Chicken and Veggie Sheet Pan | Healthy Dinner Idea

The aroma of roasted chicken and veggies wafting from the oven is like a warm hug on a busy weeknight.

I still remember the first time I made this recipe on a crisp autumn evening, with my kids playing in the backyard and the smell of sweet potatoes and chicken filling our little home.

It was one of those revelation moments, you know? When you stumble upon a recipe that’s not only delicious but also ridiculously easy and healthy. This Chicken and Veggie Sheet Pan | Healthy Dinner Idea quickly became a cherished family favorite.

Why You’ll Love This Chicken and Veggie Sheet Pan | Healthy Dinner Idea

  • The perfect harmony of tender chicken and roasted veggies, with a delightful texture contrast.
  • A symphony of flavors, from the savory chicken to the slightly sweet veggies.
  • Ready in just 30 minutes, making it perfect for busy weeknights.
  • Foolproof and easy to make, even for novice cooks.
  • Perfect for a healthy family dinner or a casual gathering with friends.

Ingredients You’ll Need

  • 1 1/2 pounds boneless, skinless chicken breasts, cut into 1-inch pieces
  • 2 large sweet potatoes, peeled and cubed
  • 1 red bell pepper, seeded and cubed
  • 2 large carrots, peeled and sliced
  • 2 cloves garlic, minced
  • 2 tablespoons olive oil
  • 1 teaspoon dried thyme
  • Salt and pepper, to taste

The star ingredients of this recipe are undoubtedly the chicken and sweet potatoes, which come together in perfect harmony.

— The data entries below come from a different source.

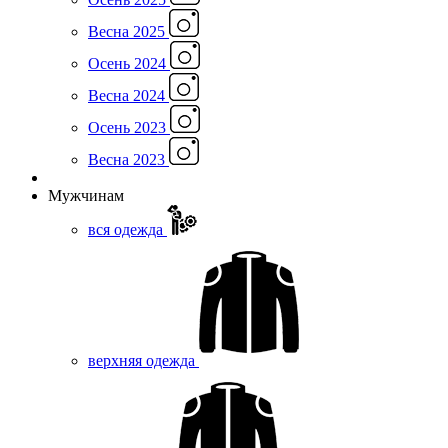
Весна 2025
Осень 2024
Весна 2024
Осень 2023
Весна 2023
Мужчинам
вся одежда
верхняя одежда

The chicken provides a boost of protein, while the sweet potatoes add a delicious dose of fiber and vitamins.

Expert Tips for the Best Chicken and Veggie Sheet Pan | Healthy Dinner Idea

  • Critical technique: make sure to toss the veggies halfway through cooking to ensure even browning.
  • Common mistake: overcrowding the sheet pan, which can lead to steaming instead of roasting.
  • Pro upgrade: add some chopped fresh herbs, like parsley or thyme, for an extra burst of flavor.
  • Doneness cue: the chicken is cooked when it reaches an internal temperature of 165°F.
  • Make-ahead tip: prep the ingredients ahead of time and store them in the fridge for up to 2 hours.

Variations and Substitutions

For a gluten-free swap, simply replace the chicken with gluten-free seasonings. For a protein swap, try using salmon or tofu for a different twist. And for a bold flavor twist, add some diced jalapeños or red pepper flakes!

How to Store and Reheat

Store leftovers in the fridge for up to 3 days in an airtight container. Reheat in the oven at 350°F for 10-15 minutes, or until warmed through. You can also freeze for up to 2 months and reheat from frozen.

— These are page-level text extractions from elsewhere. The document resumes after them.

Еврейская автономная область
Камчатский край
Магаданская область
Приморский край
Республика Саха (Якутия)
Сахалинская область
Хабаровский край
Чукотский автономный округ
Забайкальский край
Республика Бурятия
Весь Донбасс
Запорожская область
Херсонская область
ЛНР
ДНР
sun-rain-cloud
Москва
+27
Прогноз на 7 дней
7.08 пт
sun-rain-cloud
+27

Frequently Asked Questions

Can I use frozen chicken for this recipe?

Yes, you can use frozen chicken, just make sure to thaw it first and pat it dry with paper towels before using.

How do I prevent the veggies from getting mushy?

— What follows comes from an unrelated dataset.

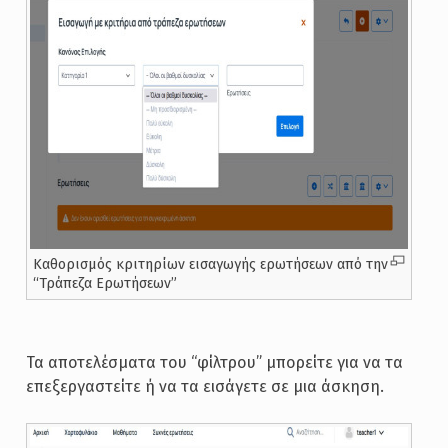
Καθορισμός κριτηρίων εισαγωγής ερωτήσεων από την
“Τράπεζα Ερωτήσεων”
Τα αποτελέσματα του “φίλτρου” μπορείτε για να τα
επεξεργαστείτε ή να τα εισάγετε σε μια άσκηση.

To prevent the veggies from getting mushy, make sure to not overcrowd the sheet pan and toss them halfway through cooking.

Can I serve this recipe for a crowd?

Absolutely! Simply multiply the ingredients and adjust the cooking time as needed.

I hope you and your loved ones enjoy this recipe as much as we do! Don’t hesitate to reach out if you have any questions or if you’d like any variations or substitutions.

✦ Recipe Card ✦

Chicken Sheet Pan

⏱️
PREP
10 mins
🔥
COOK
20 mins
TOTAL
30 mins
👤
SERVES
4 servings
🔥 Calories 420 kcal💪 Protein 35g🌾 Carbs 25g🫙 Fat 18g

🧂 Ingredients

1 1/2 pounds boneless, skinless chicken breasts, cut into 1-inch pieces
2 large sweet potatoes, peeled and cubed
1 red bell pepper, seeded and cubed
2 large carrots, peeled and sliced
2 cloves garlic, minced
2 tablespoons olive oil
1 teaspoon dried thyme
Salt and pepper, to taste

👩‍🍳 Instructions

  1. 1Preheat oven to 400°F (200°C). Line a sheet pan with parchment paper or aluminum foil.
  2. 2In a large bowl, whisk together olive oil, thyme, salt, and pepper. Add the chicken and vegetables, and toss to coat.
  3. 3Arrange the vegetables and chicken on the prepared sheet pan in a single layer.
  4. 4Roast in the preheated oven for 20 minutes, or until the chicken is cooked through and the vegetables are tender.
  5. 5Serve hot, garnished with fresh herbs if desired.